All this beauty was not unobserved. Eyes were dwelling upon it—beautiful eyes—and yet there was a sadness in their look, that ill-accorded with the picture on which they were gazing. Though apparently regarding the sunset, the thoughts which gave them expression were drawn from a far different source. The heart within was dwelling upon another object.
The owner of those eyes was a beautiful girl, or rather a fully-developed woman. She was tall and majestic, of soft graces and waving outlines. The lady was Imogene Lear. She was walking backward and forward in a little garden at the back of the house, as if waiting for the arrival of some one.

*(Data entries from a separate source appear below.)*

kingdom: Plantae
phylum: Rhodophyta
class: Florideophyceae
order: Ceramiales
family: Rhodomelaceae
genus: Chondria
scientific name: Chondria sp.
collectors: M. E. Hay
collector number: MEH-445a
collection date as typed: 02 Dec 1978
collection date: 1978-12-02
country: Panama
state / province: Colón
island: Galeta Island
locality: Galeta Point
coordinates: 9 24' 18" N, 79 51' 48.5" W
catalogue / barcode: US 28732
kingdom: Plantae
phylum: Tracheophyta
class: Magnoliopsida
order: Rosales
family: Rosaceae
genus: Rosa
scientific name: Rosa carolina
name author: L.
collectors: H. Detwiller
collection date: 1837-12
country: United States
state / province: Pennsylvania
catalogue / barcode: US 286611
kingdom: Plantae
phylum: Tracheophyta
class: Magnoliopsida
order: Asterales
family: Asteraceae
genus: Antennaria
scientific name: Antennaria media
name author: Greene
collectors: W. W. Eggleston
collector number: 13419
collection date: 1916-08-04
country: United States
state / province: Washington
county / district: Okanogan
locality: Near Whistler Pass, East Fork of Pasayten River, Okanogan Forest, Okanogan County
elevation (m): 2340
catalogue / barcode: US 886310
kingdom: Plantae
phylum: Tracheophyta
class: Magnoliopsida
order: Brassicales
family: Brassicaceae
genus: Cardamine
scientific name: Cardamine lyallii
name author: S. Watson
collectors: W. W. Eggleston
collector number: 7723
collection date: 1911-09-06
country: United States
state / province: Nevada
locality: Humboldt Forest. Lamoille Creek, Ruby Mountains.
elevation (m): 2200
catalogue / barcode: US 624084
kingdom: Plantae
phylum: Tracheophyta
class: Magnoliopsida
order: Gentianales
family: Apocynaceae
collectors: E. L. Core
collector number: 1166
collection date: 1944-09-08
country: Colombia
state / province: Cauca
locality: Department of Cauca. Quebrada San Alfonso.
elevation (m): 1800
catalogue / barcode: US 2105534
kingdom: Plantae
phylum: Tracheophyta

Every now and then her eyes sought the grove of cedars at the foot of the inclosure, through whose slender trunks gleamed the silvery surface of a stream. Upon this spot they rested from time to time, with an expression of strange interest. No wonder that to those eyes that was an interesting spot—it was there where love’s first vows had been uttered and two young hearts plighted forever.
Often as she gazed at this place a look of sadness would steal over her face as if some thought were flying through her brain that was unpleasant, and it brought with it clouds upon her brow, and imparted an air of uneasiness. What was that thought?
Ah! a stern father caused it. No longer could she meet that lover, who had rendered this grove sacred, openly as in former times, but was obliged to resort to deceit and have their interviews in secret.
Sometimes she had been half tempted to forsake her home and go with Edgar Sherwood. But no, she could not do that; sober thought always brought her back to reason, and she would determine again to stay by him and tend him in his old age, for she was his only child and comfort, and then before this trouble he had ever been very kind to her and undoubtedly, ere long, he would relent and give his consent to her marriage with Edgar.
Such were the thoughts she consoled herself with.